Luís Marcelo contou o caso de três irmãos que chegaram à Casa Lucas em 2019, vindos de outra instituição onde estavam desde 2017, e até hoje não foram adotadas. Por conta de recursos interpostos e anulação de decisões de 1ª instância, o processo de adoção foi paralisado em 2019. Ele próprio teve que provocar o STJ para que a ação tivesse prosseguimento.

As crianças à espera de um novo lar sofrem com a demora nos processos de adoção.

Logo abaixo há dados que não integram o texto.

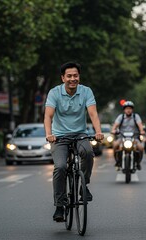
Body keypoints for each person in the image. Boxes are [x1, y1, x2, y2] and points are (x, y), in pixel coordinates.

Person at [44, 61, 104, 222]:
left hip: (80, 135)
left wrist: (98, 131)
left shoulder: (86, 91)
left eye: (75, 75)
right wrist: (49, 134)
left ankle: (84, 186)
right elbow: (48, 116)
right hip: (59, 137)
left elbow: (93, 114)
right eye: (69, 76)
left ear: (79, 77)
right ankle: (59, 205)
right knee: (61, 167)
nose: (72, 79)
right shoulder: (54, 93)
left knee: (89, 152)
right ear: (63, 78)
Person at [110, 101, 145, 171]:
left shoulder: (136, 116)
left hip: (134, 138)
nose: (128, 110)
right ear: (124, 110)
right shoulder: (121, 117)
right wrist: (113, 130)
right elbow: (115, 126)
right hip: (122, 138)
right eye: (126, 108)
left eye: (130, 108)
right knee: (115, 145)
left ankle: (138, 163)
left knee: (141, 148)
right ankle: (117, 161)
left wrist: (142, 131)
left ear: (132, 110)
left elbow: (140, 125)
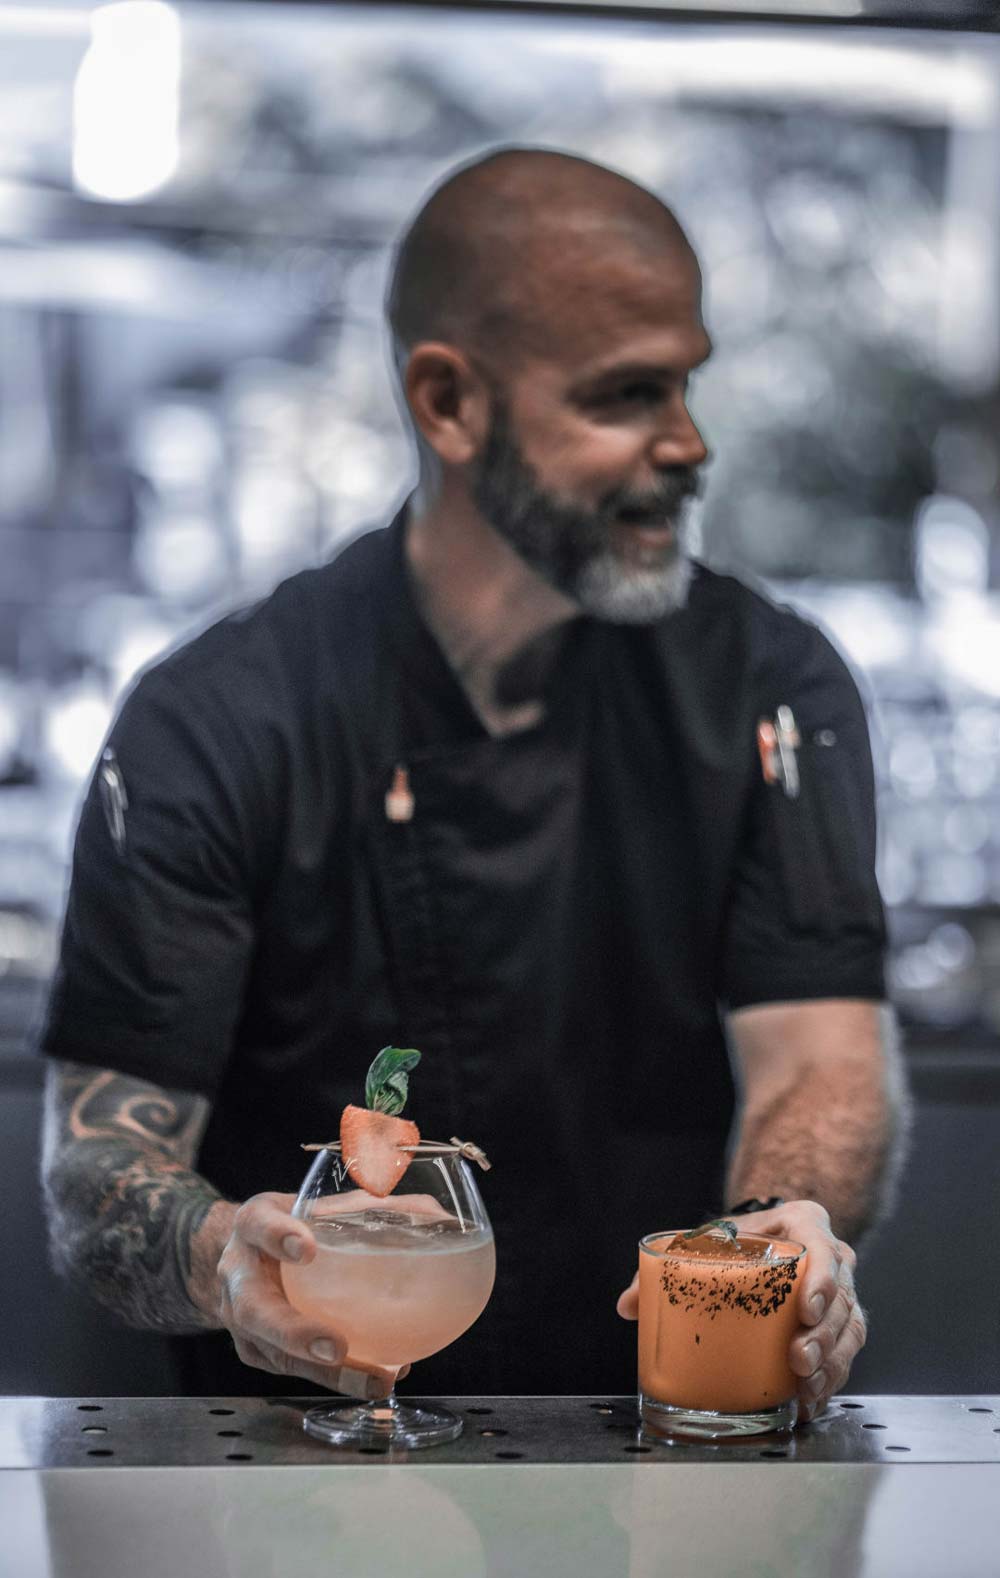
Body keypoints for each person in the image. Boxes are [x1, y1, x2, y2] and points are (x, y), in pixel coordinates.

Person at [39, 148, 907, 1411]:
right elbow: (95, 1168)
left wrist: (786, 1220)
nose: (688, 442)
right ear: (448, 404)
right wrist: (215, 1255)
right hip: (301, 1470)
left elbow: (818, 1056)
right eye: (624, 397)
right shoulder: (217, 721)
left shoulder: (774, 686)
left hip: (666, 1444)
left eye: (687, 384)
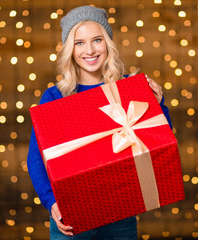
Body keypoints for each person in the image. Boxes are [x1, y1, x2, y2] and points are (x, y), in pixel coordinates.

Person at [27, 5, 173, 239]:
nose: (90, 50)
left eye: (97, 40)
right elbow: (36, 157)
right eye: (79, 42)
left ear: (108, 44)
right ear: (70, 50)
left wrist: (159, 106)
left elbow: (156, 143)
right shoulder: (55, 97)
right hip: (71, 217)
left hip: (120, 216)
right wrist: (51, 202)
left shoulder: (127, 88)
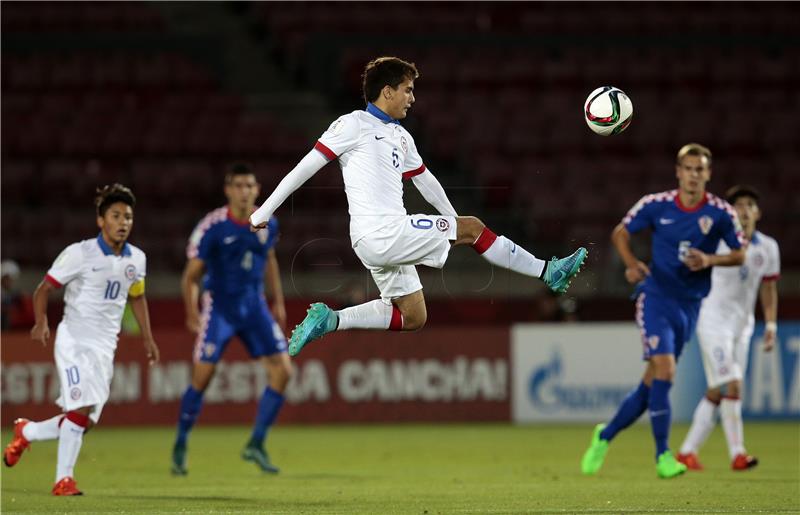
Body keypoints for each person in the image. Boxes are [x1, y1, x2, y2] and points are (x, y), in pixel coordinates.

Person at [248, 56, 587, 355]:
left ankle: (332, 320)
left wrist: (455, 222)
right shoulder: (353, 124)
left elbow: (426, 182)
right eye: (407, 90)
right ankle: (547, 271)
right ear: (387, 91)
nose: (412, 98)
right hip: (381, 231)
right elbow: (307, 165)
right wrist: (265, 211)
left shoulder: (401, 136)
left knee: (414, 316)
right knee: (473, 228)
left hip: (383, 238)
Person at [580, 143, 746, 479]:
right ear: (678, 172)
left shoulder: (720, 213)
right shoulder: (656, 205)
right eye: (688, 168)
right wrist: (630, 264)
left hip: (690, 306)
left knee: (650, 386)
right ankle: (663, 456)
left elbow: (740, 254)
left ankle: (604, 435)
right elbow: (620, 233)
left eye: (700, 169)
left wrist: (710, 259)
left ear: (708, 174)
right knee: (666, 371)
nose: (693, 175)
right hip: (656, 298)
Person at [3, 184, 160, 496]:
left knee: (84, 420)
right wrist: (42, 322)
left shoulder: (137, 260)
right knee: (82, 407)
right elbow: (44, 288)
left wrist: (148, 338)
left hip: (104, 348)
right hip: (74, 341)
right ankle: (63, 480)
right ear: (101, 220)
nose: (123, 222)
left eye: (128, 216)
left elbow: (137, 298)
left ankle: (27, 431)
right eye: (115, 215)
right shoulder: (80, 253)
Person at [171, 163, 290, 476]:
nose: (244, 191)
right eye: (238, 185)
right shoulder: (213, 227)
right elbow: (190, 276)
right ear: (228, 190)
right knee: (202, 378)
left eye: (249, 185)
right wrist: (192, 311)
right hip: (220, 309)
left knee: (283, 371)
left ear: (257, 189)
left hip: (254, 307)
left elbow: (270, 259)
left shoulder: (268, 222)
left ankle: (256, 443)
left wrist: (277, 300)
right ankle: (181, 441)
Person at [678, 185, 779, 471]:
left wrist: (770, 323)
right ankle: (738, 453)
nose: (744, 209)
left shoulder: (768, 248)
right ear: (730, 212)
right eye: (738, 205)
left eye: (750, 204)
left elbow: (769, 288)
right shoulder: (717, 241)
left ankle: (687, 451)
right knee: (733, 383)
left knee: (715, 390)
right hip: (712, 321)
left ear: (758, 213)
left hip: (742, 326)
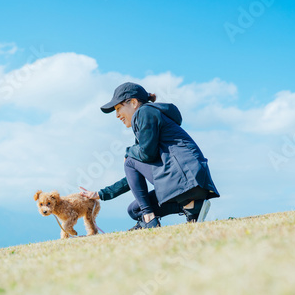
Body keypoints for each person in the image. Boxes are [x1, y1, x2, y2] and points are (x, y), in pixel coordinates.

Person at [80, 82, 219, 230]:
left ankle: (149, 219)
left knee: (130, 161)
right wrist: (101, 194)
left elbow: (145, 154)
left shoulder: (144, 112)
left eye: (118, 108)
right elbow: (135, 175)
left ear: (133, 102)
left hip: (185, 178)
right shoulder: (149, 116)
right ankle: (192, 208)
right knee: (135, 209)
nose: (117, 115)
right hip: (190, 181)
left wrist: (129, 152)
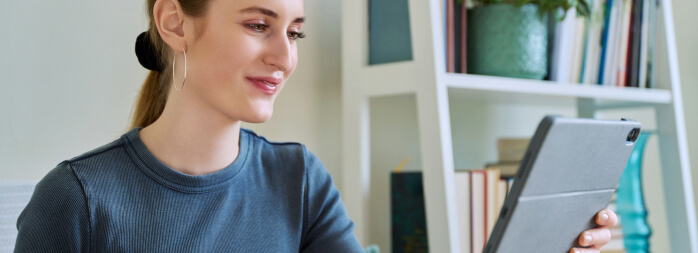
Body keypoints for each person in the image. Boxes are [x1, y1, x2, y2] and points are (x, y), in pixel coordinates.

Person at [13, 0, 618, 252]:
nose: (285, 57)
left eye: (295, 32)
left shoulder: (296, 179)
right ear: (174, 23)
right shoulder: (77, 201)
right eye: (258, 24)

Segundo a psicóloga Roseane Linhares, que também é mãe do coração, as idas e vindas nas tentativas de ajuste com a família biológica causam danos psicológicos imensuráveis às crianças. Entre esses danos, estão as dificuldades para gerar vínculos com as pessoas e para aceitar ajuda.

Deputada vai cobrar providências do TJ
A presidenta da Comissão de Defesa dos Direitos da Mulher, deputada Ana Paula Siqueira (Rede), considerou absurdas as situações relatadas na audiência pública. “Quantas idas e vindas! Quanto sofrimento! Quanta dor! Precisamos chamar a atenção da sociedade para evitar novas violações dos direitos dessas crianças e adolescentes pelo Estado e pelo Poder Judiciário”, afirmou.

A parlamentar lembrou que quase 600 crianças e adolescentes aguardam na fila de adoção em Minas Gerais e ressaltou que eles têm direito a uma família.